→ **READING PASSAGE**:
____

Business
SBP to hold rate as floods fuel inflation | The Express Tribune
KARACHI:
Pakistan’s central bank is expected to keep its key rate steady on Monday, a Reuters poll showed, as floods that ravaged farmland and threaten fresh food inflation prompt policymakers to extend their pause on monetary easing.
Thirteen of 14 analysts surveyed forecast the State Bank of Pakistan (SBP) will hold its policy rate at 11%, while one projected a 50 basis-point cut.
Since late June, floods have swamped Punjab’s farmland, disrupting supply chains and stoking inflation fears, with nearly 950 people killed, 6,500 livestock lost, 8,200 houses destroyed and 4.5 million displaced as waters move south.
“Given the uncertainty, we expect the central bank may pause in September, though our base case allows for a 50100 bps cut by year-end,” said Waqas Ghani, Head of Research at JS Global Capital.
Analysts flag GDP hit, food price shocks
Sana Tawfik, Head of Research at Arif Habib Limited, said agricultural losses could shave around 0.2% off gross domestic product (GDP) growth, though reconstruction may provide some offset.

____

→ **WORK INSTRUCTIONS**:
1 – Copy the stretch from "Since late June, floods" through "JS Global Capital." out of the article on Pakistan's central bank rate.
2 – The article on Pakistan's central bank rate gives a number for each flood loss it reports. List every one of these losses with its figure.
3 – Write the next part of the article on Pakistan's central bank and the floods, picking up after its final sentence.

→ **RECORDS**:
____

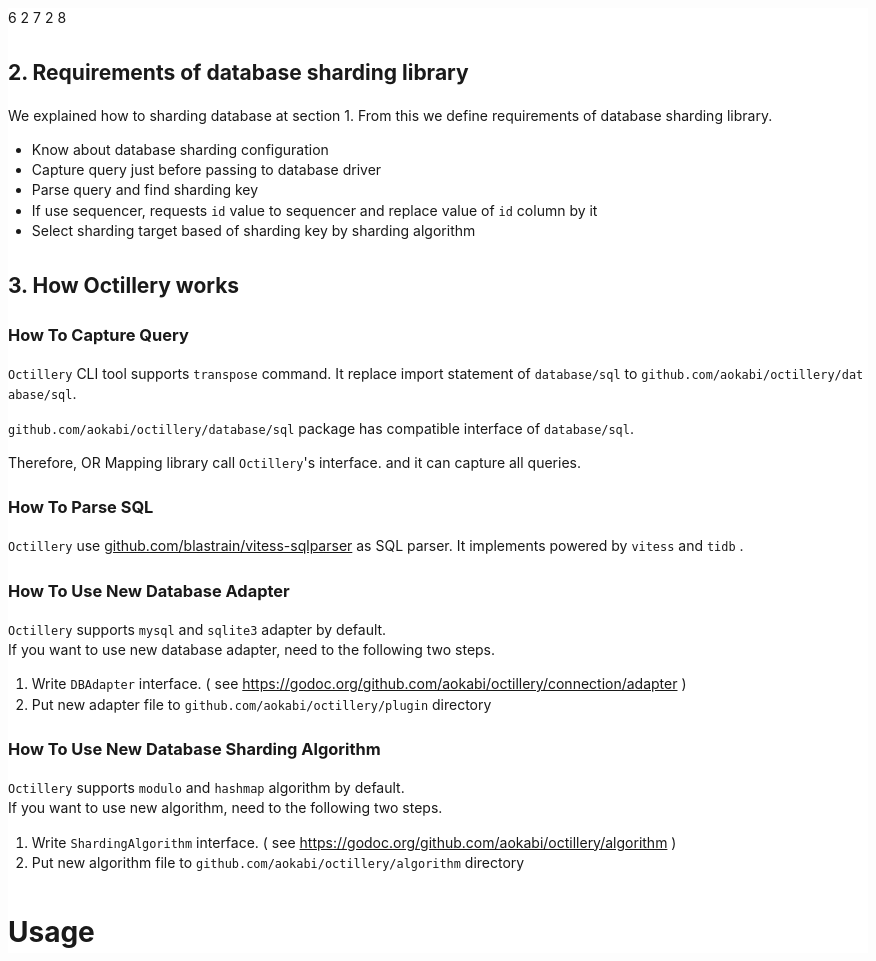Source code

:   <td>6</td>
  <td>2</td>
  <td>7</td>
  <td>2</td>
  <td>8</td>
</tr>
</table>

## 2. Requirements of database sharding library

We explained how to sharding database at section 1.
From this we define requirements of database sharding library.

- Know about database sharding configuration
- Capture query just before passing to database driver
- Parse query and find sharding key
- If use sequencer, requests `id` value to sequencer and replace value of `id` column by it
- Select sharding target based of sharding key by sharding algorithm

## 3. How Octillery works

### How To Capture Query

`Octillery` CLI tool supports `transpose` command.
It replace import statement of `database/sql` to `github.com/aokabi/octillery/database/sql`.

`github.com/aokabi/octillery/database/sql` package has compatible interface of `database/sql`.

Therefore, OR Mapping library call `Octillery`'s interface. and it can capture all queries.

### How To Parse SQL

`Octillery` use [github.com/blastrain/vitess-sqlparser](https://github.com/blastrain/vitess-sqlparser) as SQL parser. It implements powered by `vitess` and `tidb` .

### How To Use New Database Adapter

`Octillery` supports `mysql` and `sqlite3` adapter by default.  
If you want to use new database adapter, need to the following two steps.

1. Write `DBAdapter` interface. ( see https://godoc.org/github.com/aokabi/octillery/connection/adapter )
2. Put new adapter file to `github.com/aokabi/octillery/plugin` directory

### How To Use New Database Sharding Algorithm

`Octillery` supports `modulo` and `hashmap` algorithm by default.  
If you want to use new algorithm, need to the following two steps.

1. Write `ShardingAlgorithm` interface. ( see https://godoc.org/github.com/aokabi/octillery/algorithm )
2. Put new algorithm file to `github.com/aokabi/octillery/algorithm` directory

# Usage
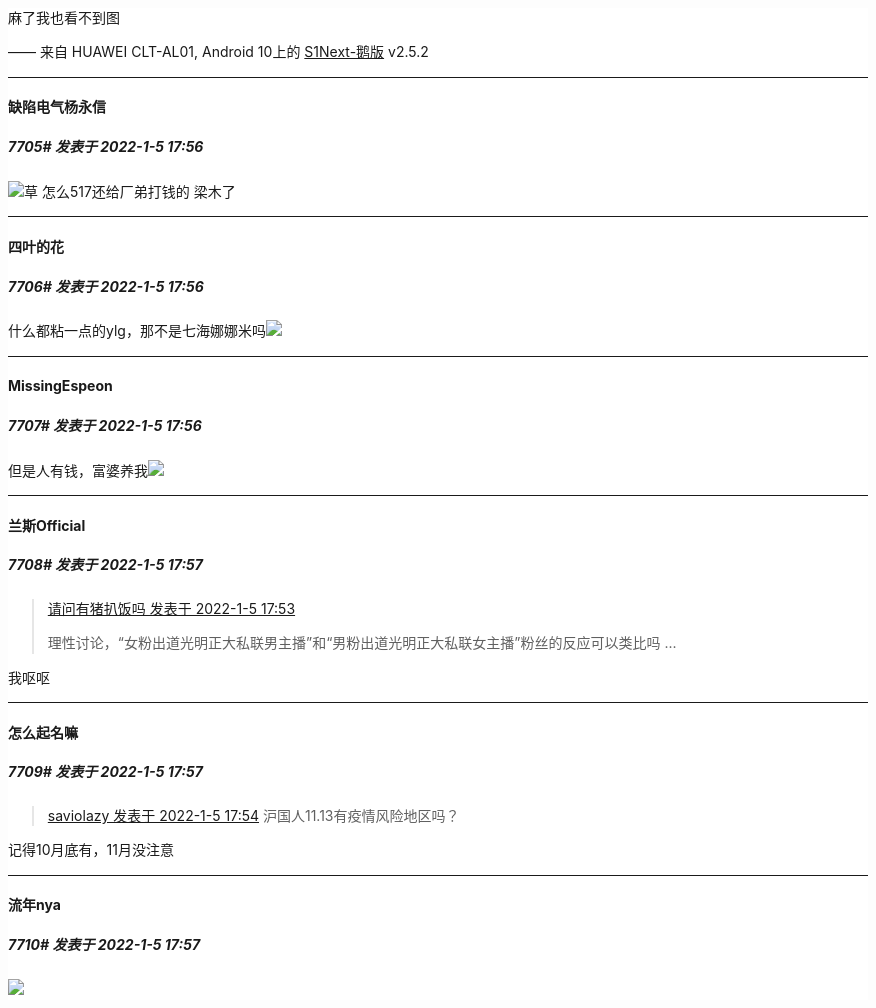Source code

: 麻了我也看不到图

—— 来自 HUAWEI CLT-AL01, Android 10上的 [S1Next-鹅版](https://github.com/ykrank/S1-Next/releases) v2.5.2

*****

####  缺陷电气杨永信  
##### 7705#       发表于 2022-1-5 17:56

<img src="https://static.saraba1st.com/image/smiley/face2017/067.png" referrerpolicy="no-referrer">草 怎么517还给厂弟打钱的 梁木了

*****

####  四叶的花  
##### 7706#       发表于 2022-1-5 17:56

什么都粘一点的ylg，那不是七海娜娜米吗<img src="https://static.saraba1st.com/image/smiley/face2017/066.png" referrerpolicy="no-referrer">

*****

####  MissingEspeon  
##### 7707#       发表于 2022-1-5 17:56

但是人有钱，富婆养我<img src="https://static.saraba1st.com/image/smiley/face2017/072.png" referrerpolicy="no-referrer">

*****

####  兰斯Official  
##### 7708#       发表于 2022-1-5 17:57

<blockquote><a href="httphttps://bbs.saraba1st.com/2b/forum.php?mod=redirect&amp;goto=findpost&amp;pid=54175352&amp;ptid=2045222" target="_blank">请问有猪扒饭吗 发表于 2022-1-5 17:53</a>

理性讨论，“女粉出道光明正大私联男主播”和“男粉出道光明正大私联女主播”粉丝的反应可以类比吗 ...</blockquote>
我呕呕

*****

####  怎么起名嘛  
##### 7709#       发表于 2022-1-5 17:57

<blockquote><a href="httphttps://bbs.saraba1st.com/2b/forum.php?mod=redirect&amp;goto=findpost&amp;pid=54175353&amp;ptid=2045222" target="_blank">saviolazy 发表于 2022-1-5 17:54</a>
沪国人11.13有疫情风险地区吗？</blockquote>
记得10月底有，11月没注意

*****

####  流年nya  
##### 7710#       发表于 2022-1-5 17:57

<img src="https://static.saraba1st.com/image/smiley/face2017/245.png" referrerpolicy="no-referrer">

____

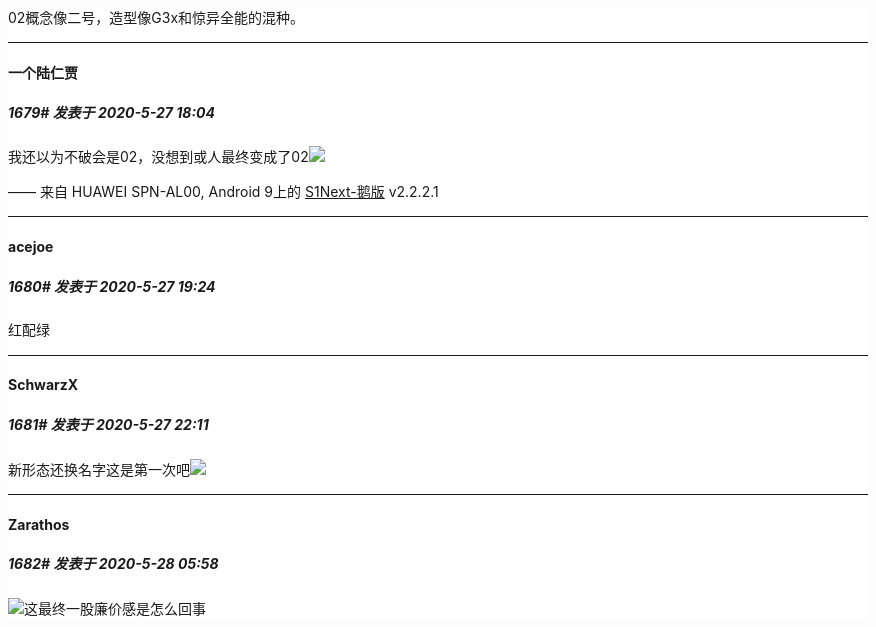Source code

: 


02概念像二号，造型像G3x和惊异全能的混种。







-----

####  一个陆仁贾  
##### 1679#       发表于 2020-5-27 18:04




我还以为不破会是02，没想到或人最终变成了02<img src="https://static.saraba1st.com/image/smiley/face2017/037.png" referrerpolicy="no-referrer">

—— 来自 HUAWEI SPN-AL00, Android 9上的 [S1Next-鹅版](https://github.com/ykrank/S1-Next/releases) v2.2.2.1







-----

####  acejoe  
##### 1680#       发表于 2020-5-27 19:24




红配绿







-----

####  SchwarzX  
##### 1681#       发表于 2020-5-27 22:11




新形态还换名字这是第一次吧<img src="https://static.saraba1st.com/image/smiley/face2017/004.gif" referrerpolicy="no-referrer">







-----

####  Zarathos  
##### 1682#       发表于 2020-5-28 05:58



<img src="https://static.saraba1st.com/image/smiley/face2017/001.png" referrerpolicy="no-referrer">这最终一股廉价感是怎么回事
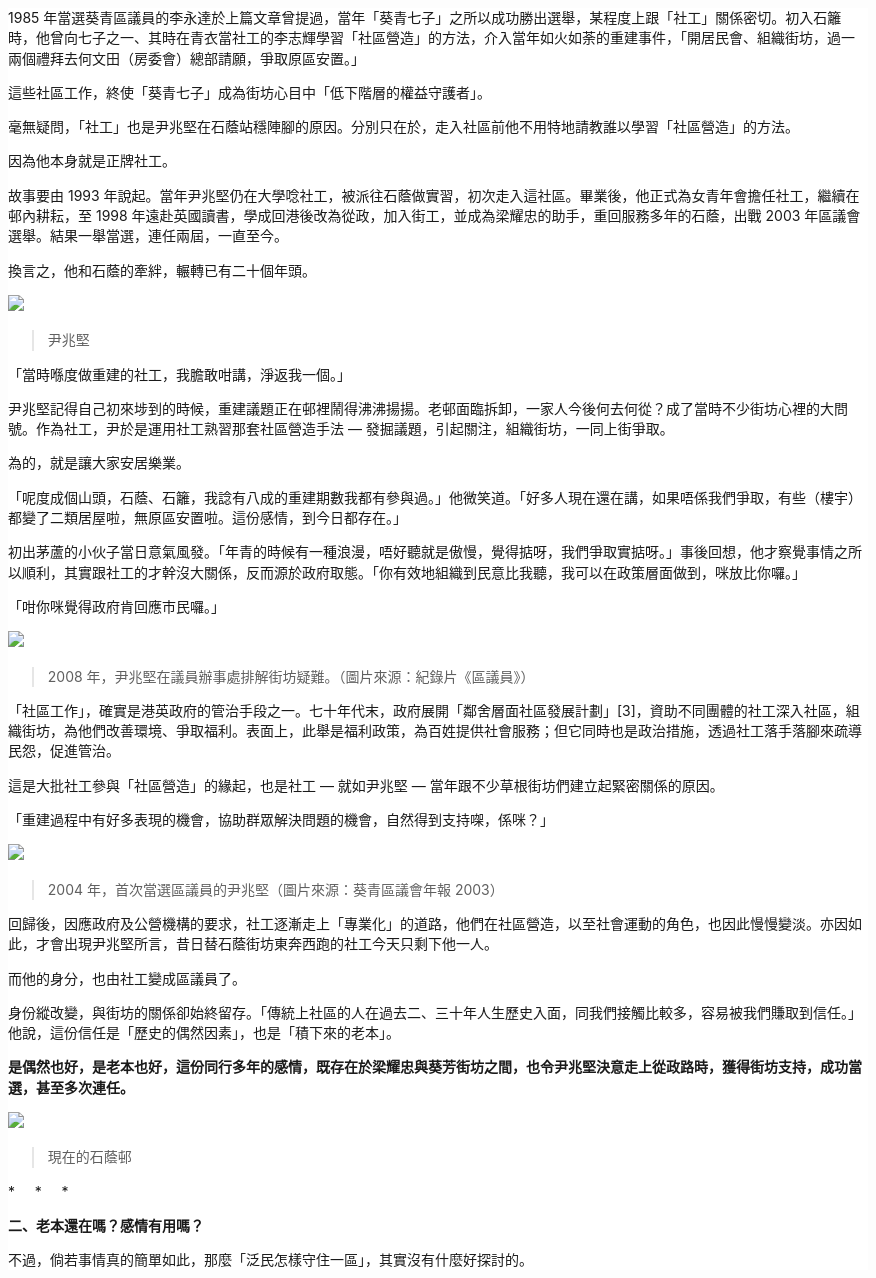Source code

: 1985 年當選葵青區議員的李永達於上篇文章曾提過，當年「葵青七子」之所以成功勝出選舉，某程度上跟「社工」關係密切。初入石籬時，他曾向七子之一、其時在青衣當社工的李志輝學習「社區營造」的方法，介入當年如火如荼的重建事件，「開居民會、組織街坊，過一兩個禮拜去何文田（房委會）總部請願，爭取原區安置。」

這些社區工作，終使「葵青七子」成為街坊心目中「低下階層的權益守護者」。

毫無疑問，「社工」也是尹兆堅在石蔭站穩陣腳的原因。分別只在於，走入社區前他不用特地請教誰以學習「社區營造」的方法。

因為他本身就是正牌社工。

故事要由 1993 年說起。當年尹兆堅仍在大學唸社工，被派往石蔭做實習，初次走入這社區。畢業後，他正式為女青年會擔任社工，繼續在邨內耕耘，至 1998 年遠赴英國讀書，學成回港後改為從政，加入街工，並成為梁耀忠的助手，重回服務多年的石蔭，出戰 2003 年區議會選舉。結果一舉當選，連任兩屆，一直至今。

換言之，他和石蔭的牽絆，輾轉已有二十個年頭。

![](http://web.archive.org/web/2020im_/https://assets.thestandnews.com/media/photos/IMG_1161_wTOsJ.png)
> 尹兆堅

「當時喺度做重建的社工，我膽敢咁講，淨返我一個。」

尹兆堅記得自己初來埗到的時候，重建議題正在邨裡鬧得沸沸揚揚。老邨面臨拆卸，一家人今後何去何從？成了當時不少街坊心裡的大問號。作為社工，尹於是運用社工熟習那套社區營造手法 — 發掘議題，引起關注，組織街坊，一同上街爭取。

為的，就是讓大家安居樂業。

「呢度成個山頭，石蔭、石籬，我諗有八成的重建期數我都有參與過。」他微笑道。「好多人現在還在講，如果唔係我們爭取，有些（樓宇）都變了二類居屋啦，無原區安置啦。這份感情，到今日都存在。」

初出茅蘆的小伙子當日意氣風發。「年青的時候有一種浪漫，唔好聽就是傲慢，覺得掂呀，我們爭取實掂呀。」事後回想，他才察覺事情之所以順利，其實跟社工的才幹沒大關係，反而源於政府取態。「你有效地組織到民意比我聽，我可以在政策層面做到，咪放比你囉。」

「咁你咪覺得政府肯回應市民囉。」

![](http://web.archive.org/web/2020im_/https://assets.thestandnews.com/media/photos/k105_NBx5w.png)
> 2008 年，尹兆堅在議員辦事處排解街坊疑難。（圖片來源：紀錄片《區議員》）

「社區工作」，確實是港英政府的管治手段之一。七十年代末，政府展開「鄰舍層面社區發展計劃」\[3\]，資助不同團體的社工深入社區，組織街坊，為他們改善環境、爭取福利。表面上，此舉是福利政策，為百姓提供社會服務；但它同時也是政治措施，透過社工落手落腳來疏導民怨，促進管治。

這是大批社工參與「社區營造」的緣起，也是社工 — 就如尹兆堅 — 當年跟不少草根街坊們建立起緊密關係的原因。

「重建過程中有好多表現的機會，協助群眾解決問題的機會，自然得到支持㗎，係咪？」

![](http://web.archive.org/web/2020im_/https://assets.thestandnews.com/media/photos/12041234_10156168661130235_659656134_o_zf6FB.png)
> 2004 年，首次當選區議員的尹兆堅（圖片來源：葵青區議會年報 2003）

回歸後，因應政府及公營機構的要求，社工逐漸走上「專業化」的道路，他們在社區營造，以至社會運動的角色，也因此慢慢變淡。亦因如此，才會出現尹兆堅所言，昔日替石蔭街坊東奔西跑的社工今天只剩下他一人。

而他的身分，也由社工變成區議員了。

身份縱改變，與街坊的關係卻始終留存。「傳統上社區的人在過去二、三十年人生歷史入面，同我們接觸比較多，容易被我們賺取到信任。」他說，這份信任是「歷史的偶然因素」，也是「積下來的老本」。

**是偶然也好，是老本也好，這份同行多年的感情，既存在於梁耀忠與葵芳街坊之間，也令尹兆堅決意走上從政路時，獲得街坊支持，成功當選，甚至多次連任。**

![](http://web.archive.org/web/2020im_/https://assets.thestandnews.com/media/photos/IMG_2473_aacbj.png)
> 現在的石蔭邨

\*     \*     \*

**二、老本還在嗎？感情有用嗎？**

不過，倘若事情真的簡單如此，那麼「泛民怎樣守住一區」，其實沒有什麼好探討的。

____

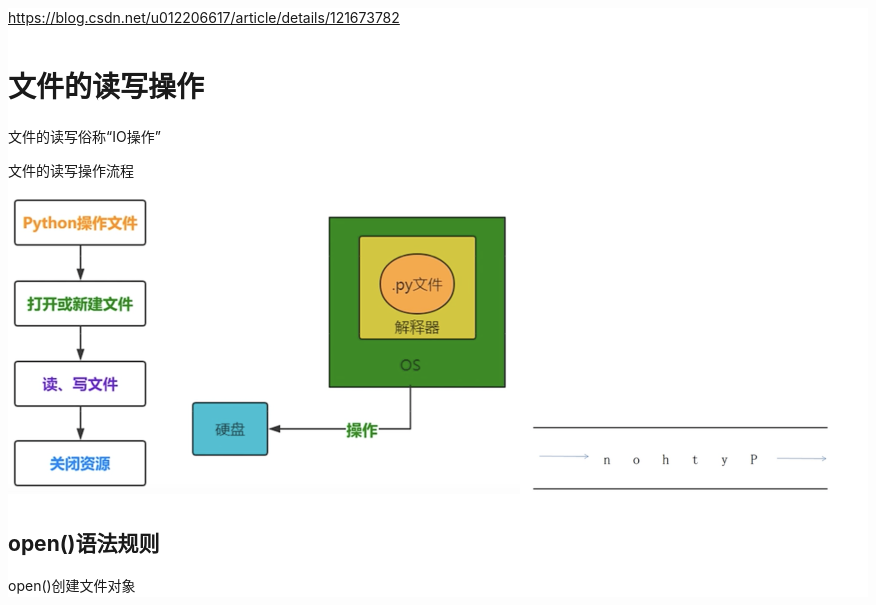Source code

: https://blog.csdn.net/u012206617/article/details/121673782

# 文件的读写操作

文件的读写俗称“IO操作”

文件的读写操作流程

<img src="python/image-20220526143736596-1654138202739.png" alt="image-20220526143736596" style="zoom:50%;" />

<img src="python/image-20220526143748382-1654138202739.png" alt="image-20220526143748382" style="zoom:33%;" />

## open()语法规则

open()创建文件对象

____

→ **SOLVED PROBLEMS**:
1 –
Since late June, floods have swamped Punjab’s farmland, disrupting supply chains and stoking inflation fears, with nearly 950 people killed, 6,500 livestock lost, 8,200 houses destroyed and 4.5 million displaced as waters move south.
“Given the uncertainty, we expect the central bank may pause in September, though our base case allows for a 50100 bps cut by year-end,” said Waqas Ghani, Head of Research at JS Global Capital.

2 –
nearly 950 people killed
6,500 livestock lost
8,200 houses destroyed
4.5 million displaced

3 –
Analysts said flood-driven supply shocks, especially in wheat, rice and vegetables, could keep inflation above the central bank’s 57% target.
Saad Hanif of Ismail Iqbal Securities said food inflation could face “temporary shocks”, with wheat prices up about 50% in a month.
Inflation eased to 3% in August from 4.1% in July, but the finance ministry, which projected 4% to 5%, warned crop losses and extreme weather could soon push prices higher.
“Manufacturers have also raised selling prices, citing higher fuel and transport costs and delays in input deliveries caused by flooding,” said Ahmad Mobeen, Senior Economist at S&P Global Market Intelligence.
The SBP has cut rates by 1,100 basis points since June 2024, when they stood at a record 22% after inflation peaked near 40% in 2023. It last cut rates by 100 bps in May, after a March pause, and held steady in June amid oil price pressures from Middle East tensions.
Still, some see room for cuts
“Real interest rates are still high enough to allow for a cut, especially with the Fed turning dovish, but the floods are inflationary, particularly for food,” said Ammar Habib, an independent analyst.
ADB warns to insure against floods
Meanwhile, an Asian Development Bank (ADB) expert urged Pakistan, and other countries in Asia and the Pacific, to integrate insurance into urban planning to limit flood losses and speed recovery.
Arup Kumar Chatterjee, Principal Financial Sector Specialist at ADB, said on Friday that cities like Lahore in Pakistan and Gurugram, India, face severe flooding risks but remain financially exposed due to poor planning. Streets turn into rivers and homes into ruins, leaving cities in financial peril. “These issues are not random; they are the result of poor planning,” he noted.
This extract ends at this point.